The idea was that photographers would upload their photographs to KODAKOne, where they would license the images and use web-crawling software to flag copyright violations. Users would be paid in KODAKCoin for all business conducted on the platform. The rub: the KODAKCoin ICO, to comply with securities laws, was only open to accredited investors—anyone with a net worth of more than $1 million or annual income of $200,000 or more.
So, photographers were to be paid in a cryptocurrency that could only be used to pay for services on the platform, which KODAKOne said would eventually include a marketplace for the sale and rental of equipment or studio space. But if they wanted to convert any of that KODAKCoin into dollars, they would need to find a rich person to buy it.

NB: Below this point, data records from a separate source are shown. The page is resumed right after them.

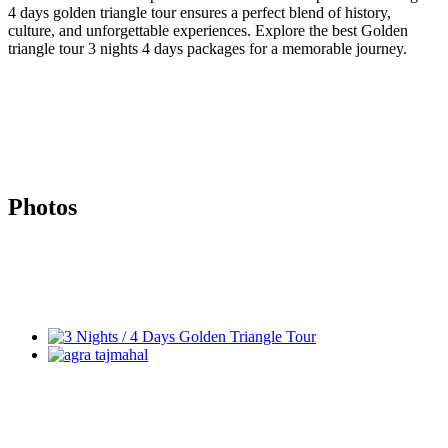
4 days golden triangle tour ensures a perfect blend of history,
culture, and unforgettable experiences. Explore the best Golden
triangle tour 3 nights 4 days packages for a memorable journey.
Photos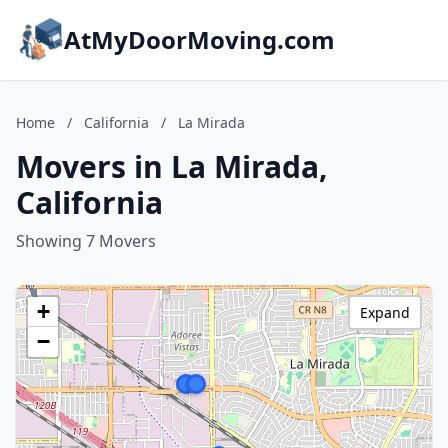
AtMyDoorMoving.com
Home
/
California
/
La Mirada
Movers in La Mirada,
California
Showing 7 Movers
+
Expand
−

That may not have been an issue if KODAKCoin took off in its ICO, but its reception was lukewarm at best. According to the project’s confidential offering memorandum, which cryptocurrency blogger David Gerard acquired and published in the midst of the ICO, an early 2018 private placement raised just $880,000 of the $6.75 million that was expected.
Story Continues## Bad Idea Meets Bad Timing
Kodak’s attempt to jump on the crypto train appeared fruitful at first. Shares tripled in value in the days after the January 8 announcement.
Unfortunately for Kodak, its foray into digital assets coincided with the onset of crypto winter—the cyclical slump in crypto markets that tends to follow periods of speculative frenzy. The price of bitcoin slid from a record high of more than $20,000 in late 2017 to less than $4,000 in December 2018.
In October 2018, KODAKOne launched a beta version of its licensing portal, which reportedly generated $1 million in licensing claims in its first two months. But the portal never exited beta mode, nor was KODAKCoin ever integrated with the platform.
The last time Kodak mentioned the project was in August 2019, when it noted the volatility of the cryptocurrency market could pose a risk to its stock price. By the time of its third-quarter earnings report in November, crypto was no longer a risk. According to Gerber, KODAKOne's web domain was effectively shut down in late 2020.